## EXERCISE DESCRIPTION:
Reproduce the records below verbatim, from the line containing "common name: Chevroned butterflyfish" through the line containing "genus: Argiope", inclusive, omitting the pictures.

+ + + + + + +

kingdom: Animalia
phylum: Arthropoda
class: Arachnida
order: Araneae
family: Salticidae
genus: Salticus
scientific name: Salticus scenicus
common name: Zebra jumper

+ + + + + + +

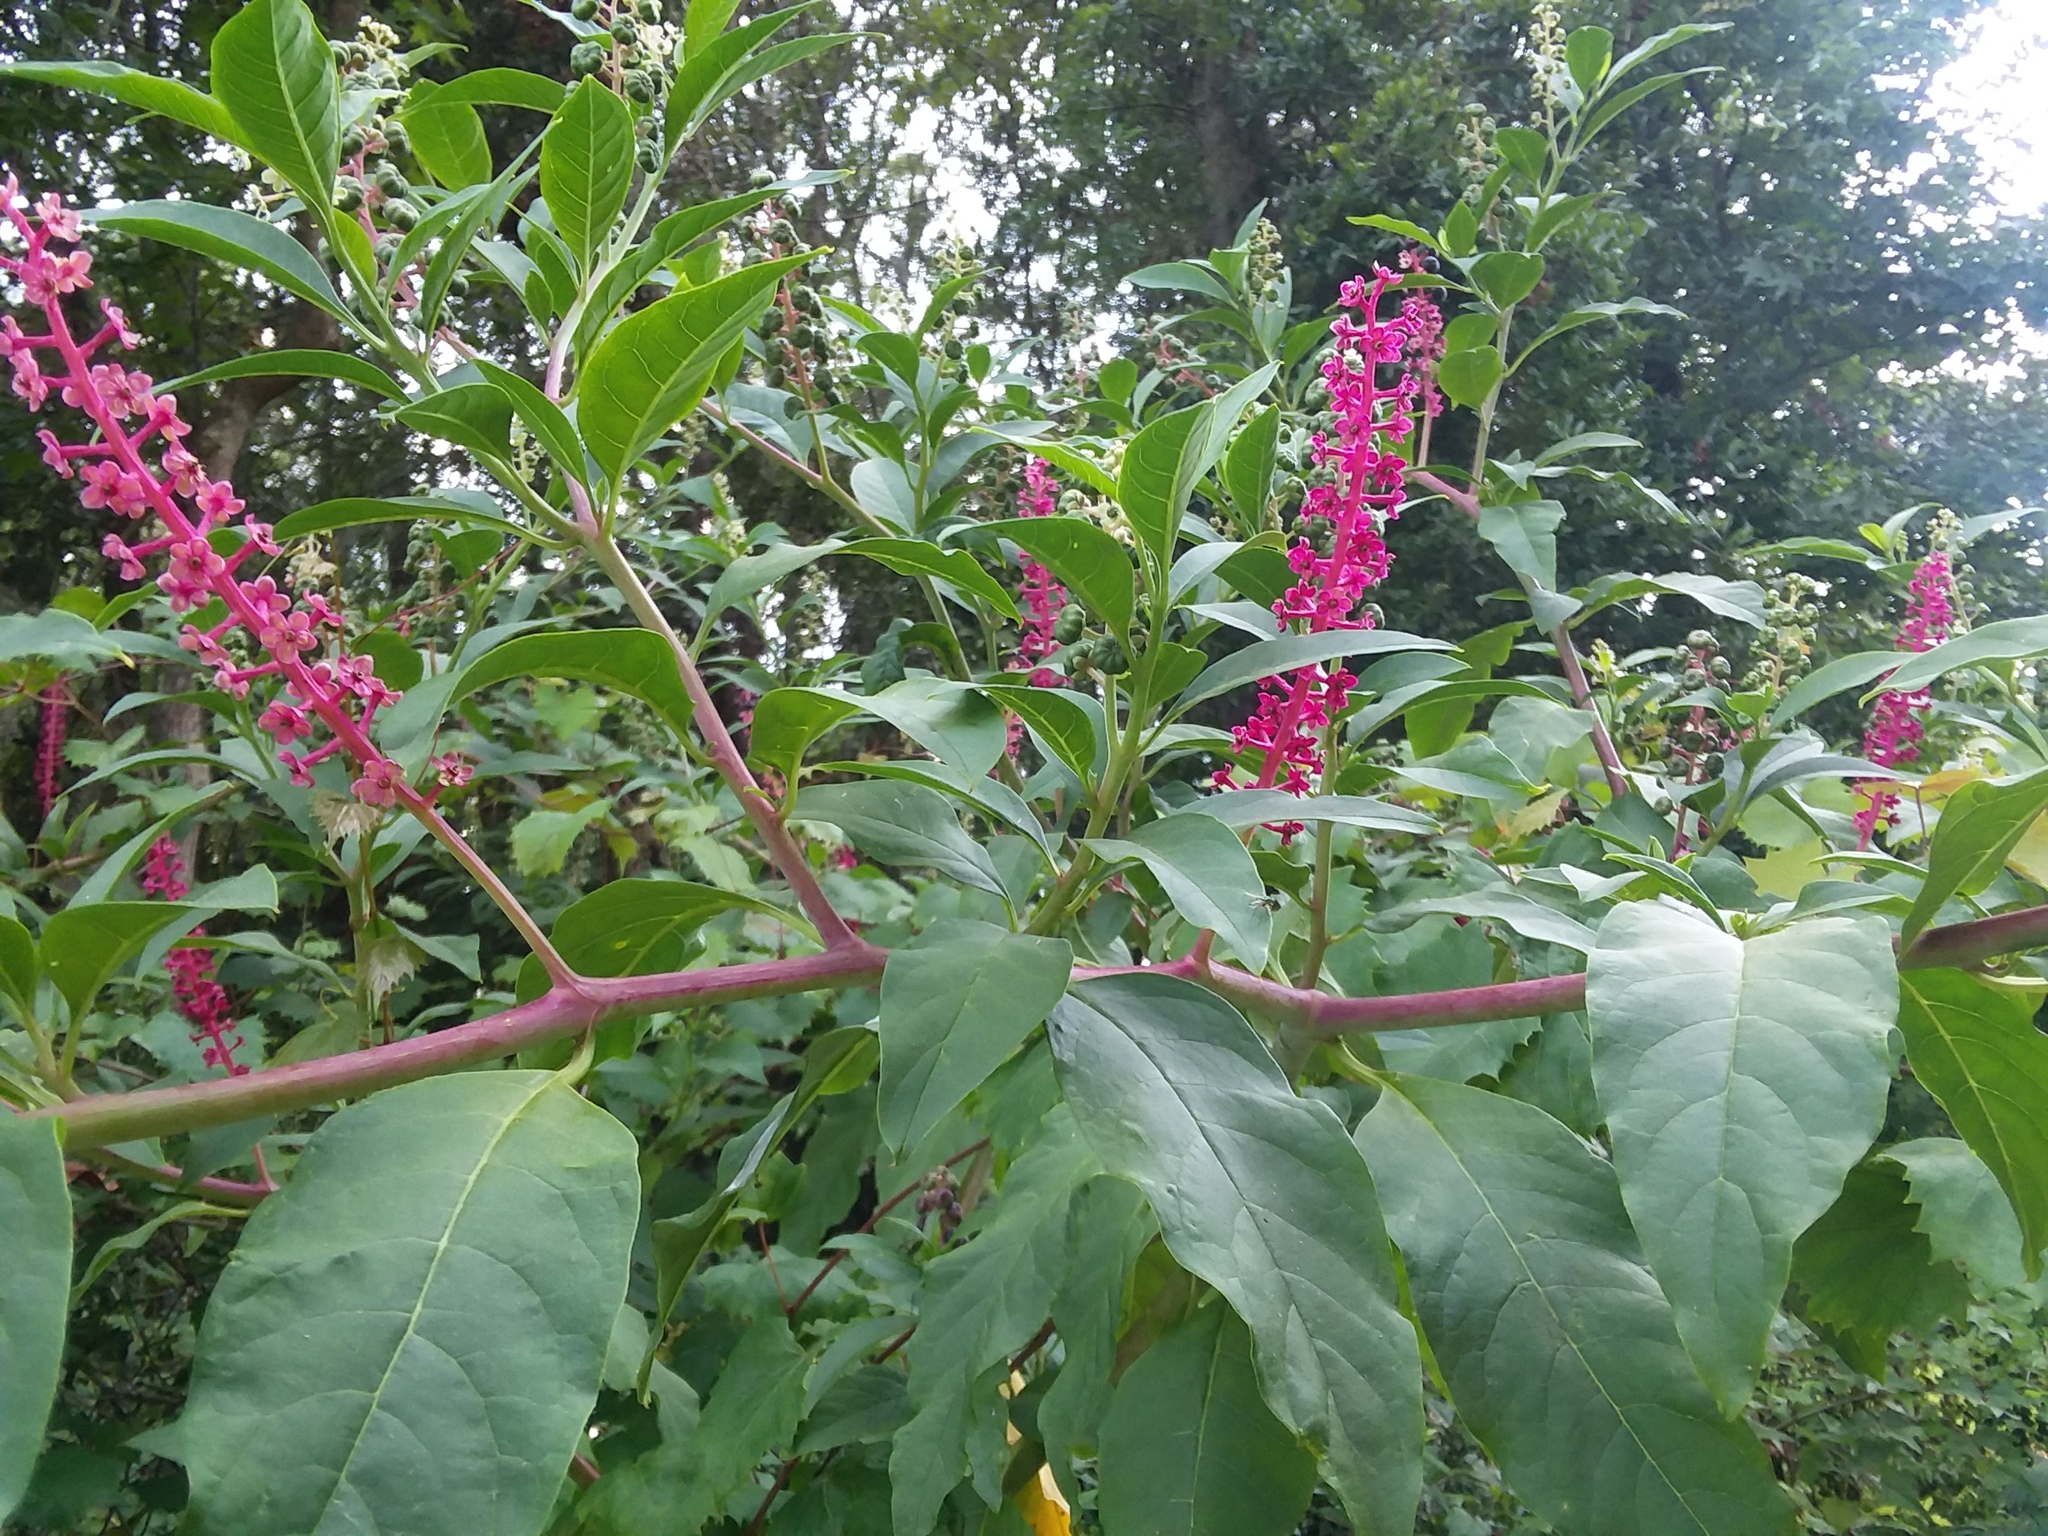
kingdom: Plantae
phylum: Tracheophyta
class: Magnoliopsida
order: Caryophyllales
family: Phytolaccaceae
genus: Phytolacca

+ + + + + + +

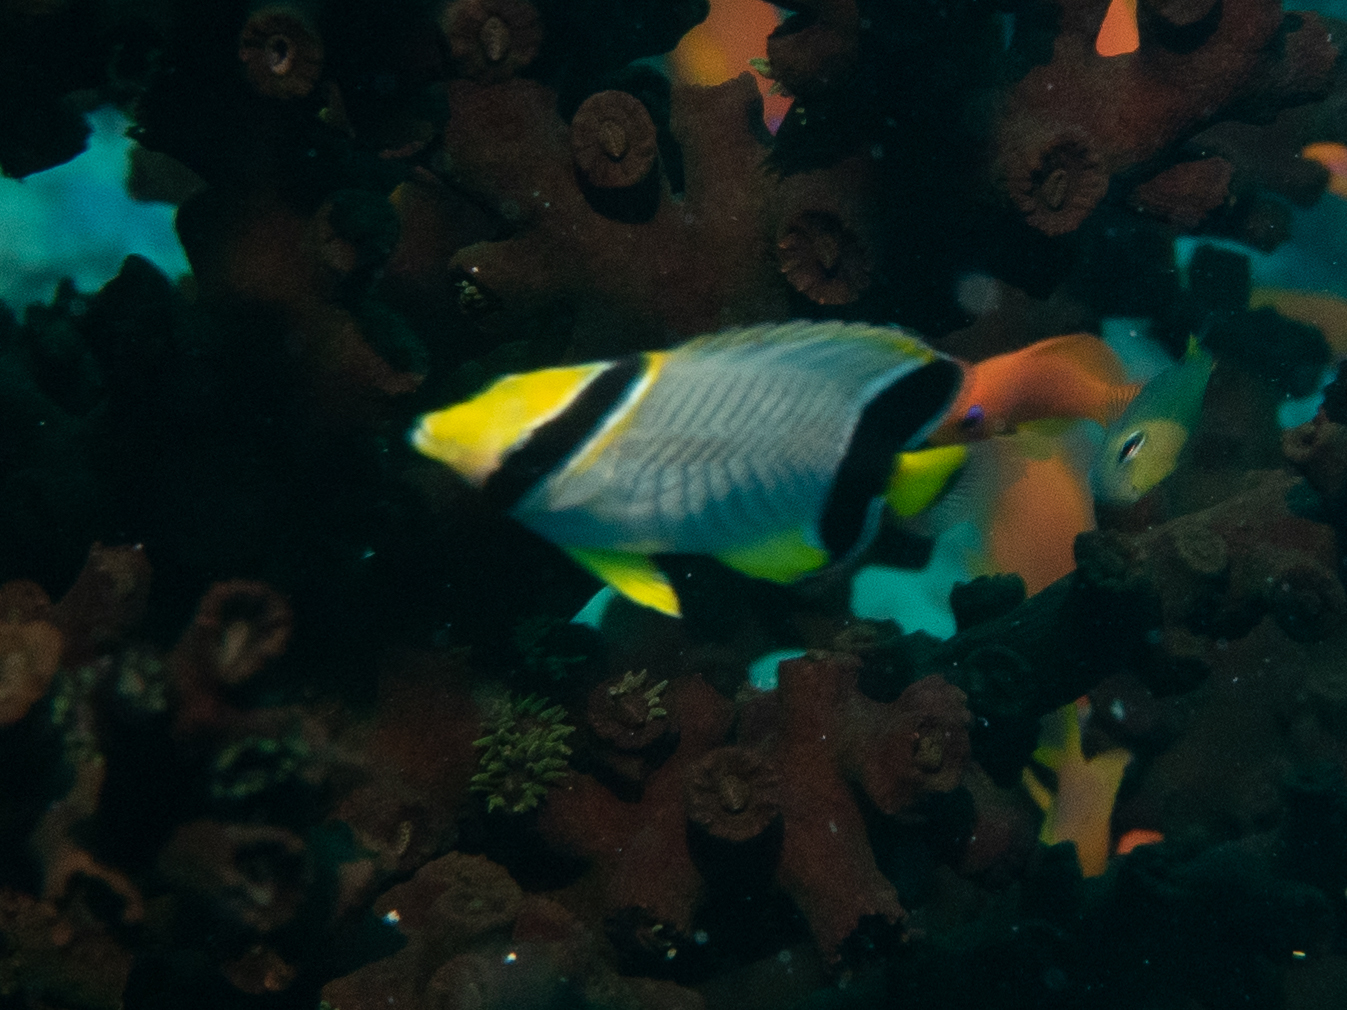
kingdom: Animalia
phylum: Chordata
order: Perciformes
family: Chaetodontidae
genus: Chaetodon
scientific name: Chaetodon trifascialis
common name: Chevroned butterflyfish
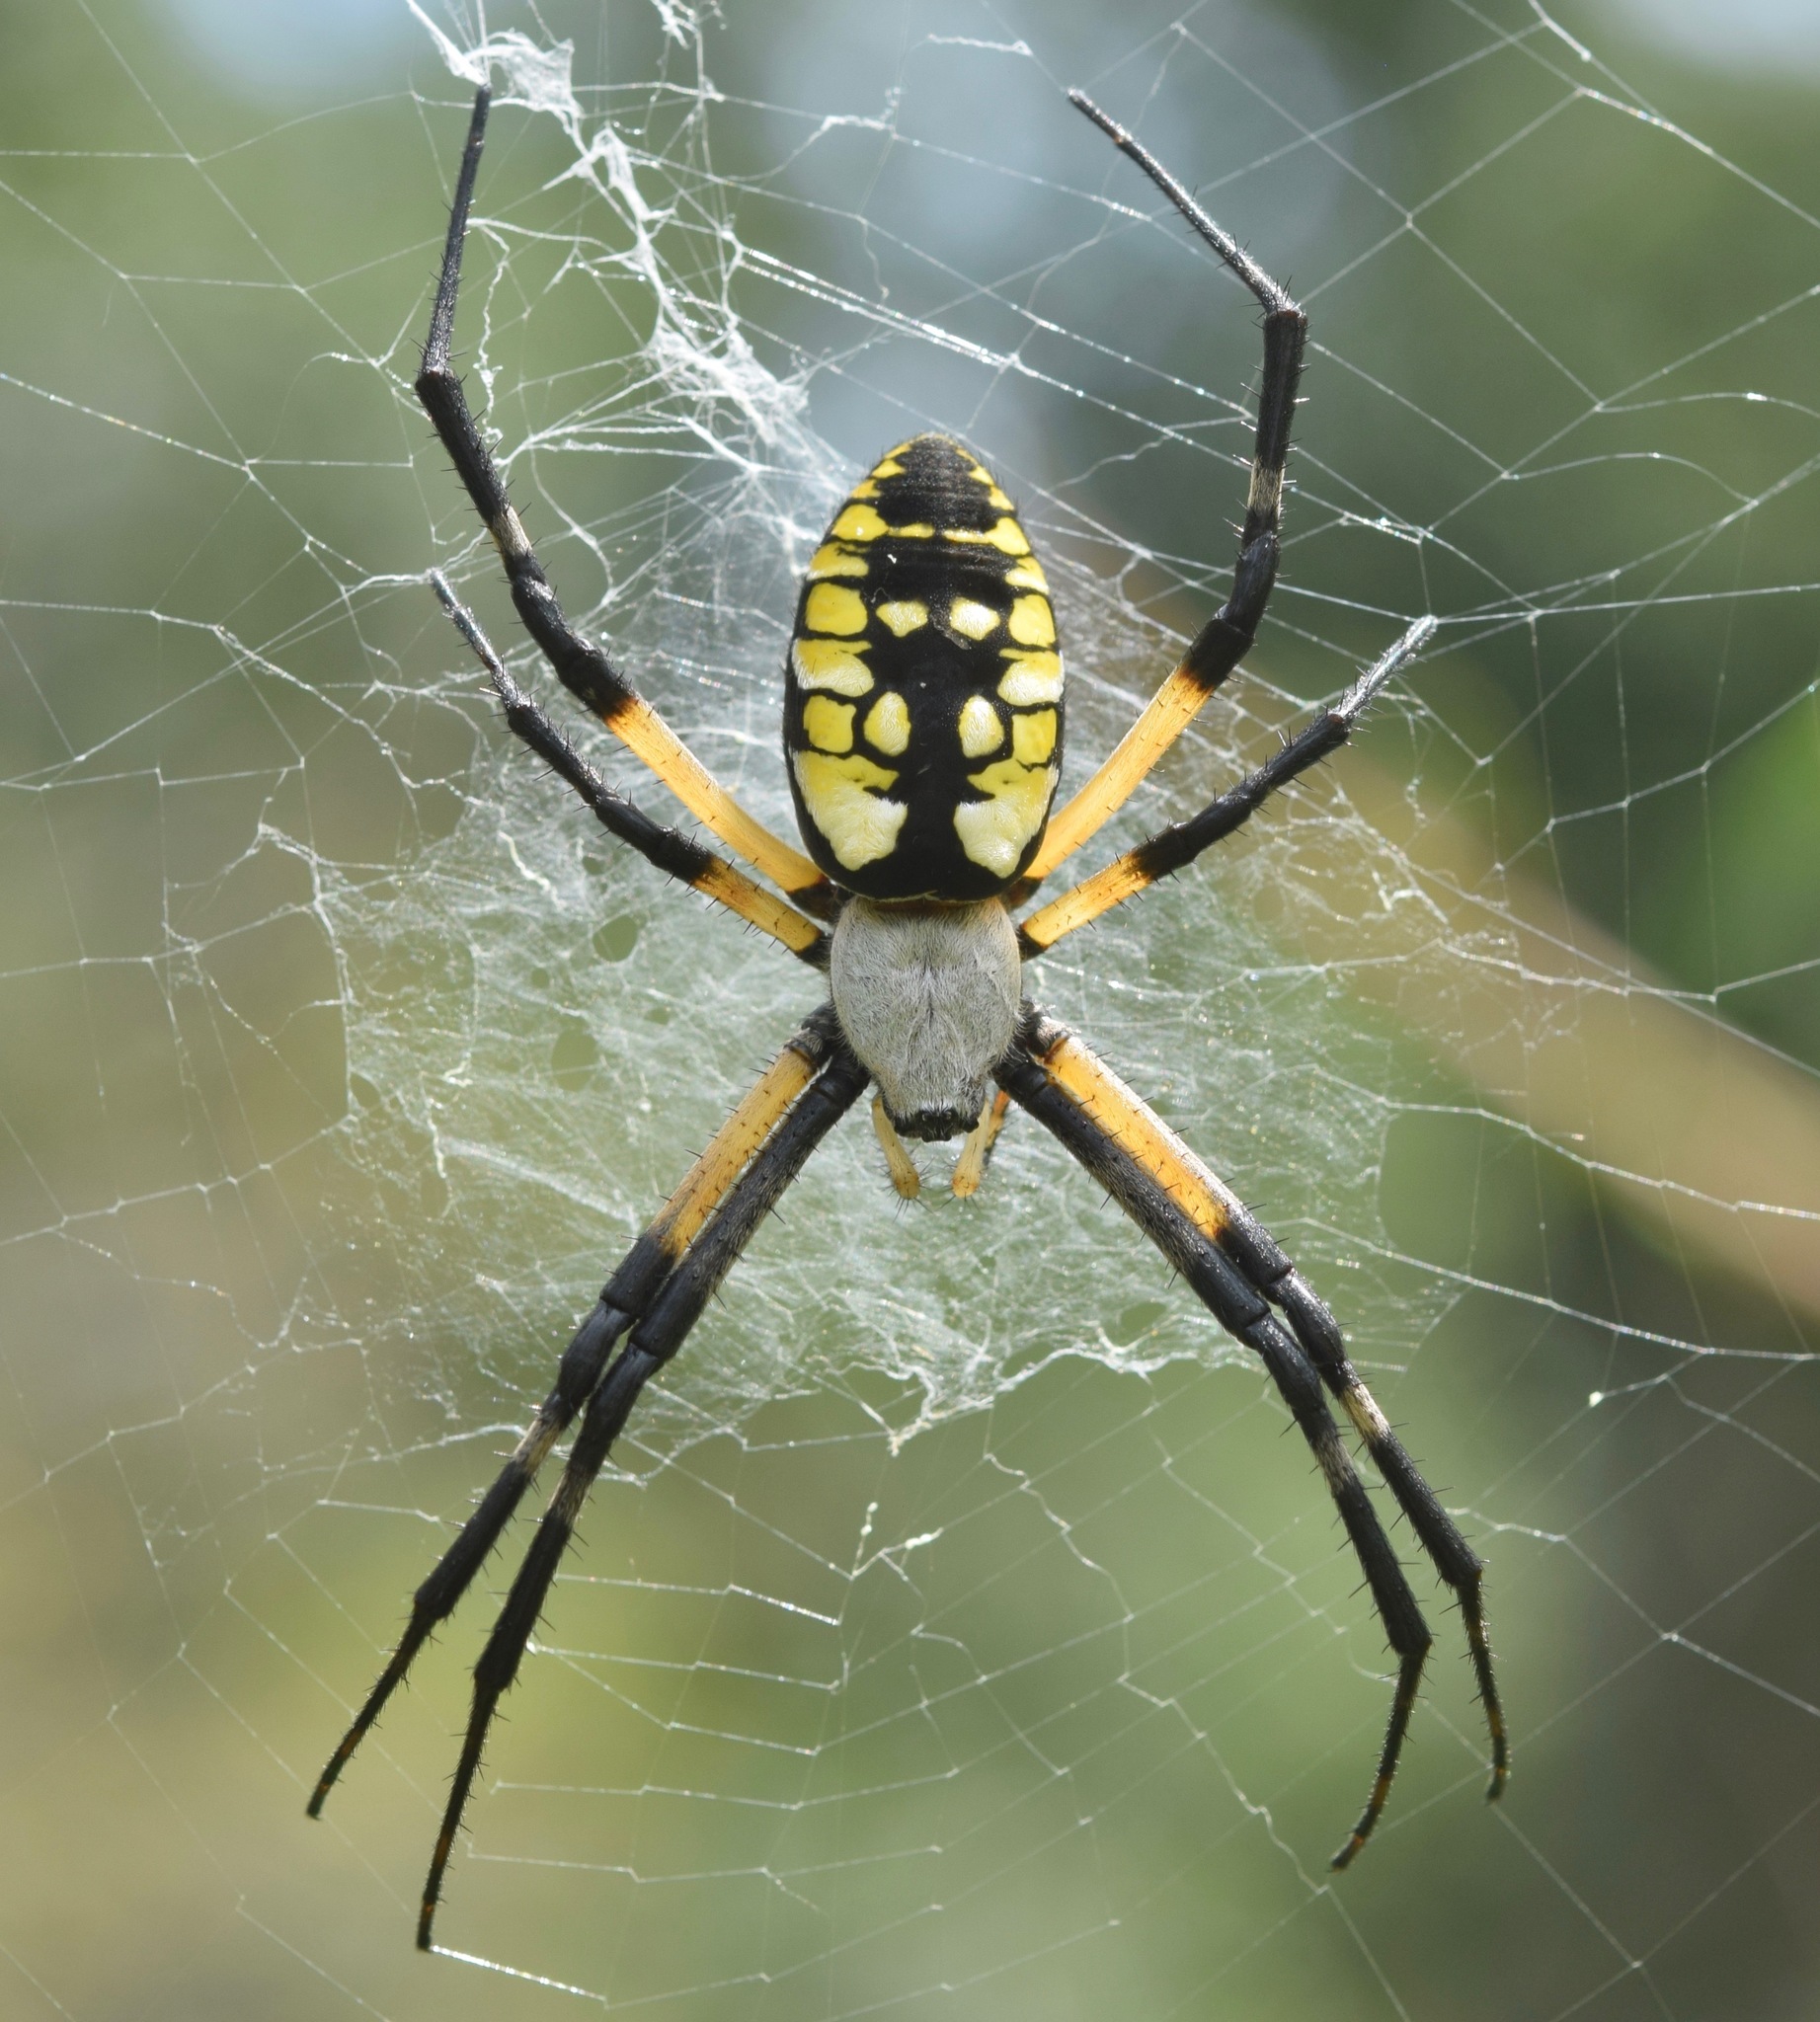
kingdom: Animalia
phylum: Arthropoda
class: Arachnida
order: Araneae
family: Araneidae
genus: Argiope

+ + + + + + +

## WRITTEN REPLY:
common name: Chevroned butterflyfish
kingdom: Animalia
phylum: Arthropoda
class: Arachnida
order: Araneae
family: Araneidae
genus: Argiope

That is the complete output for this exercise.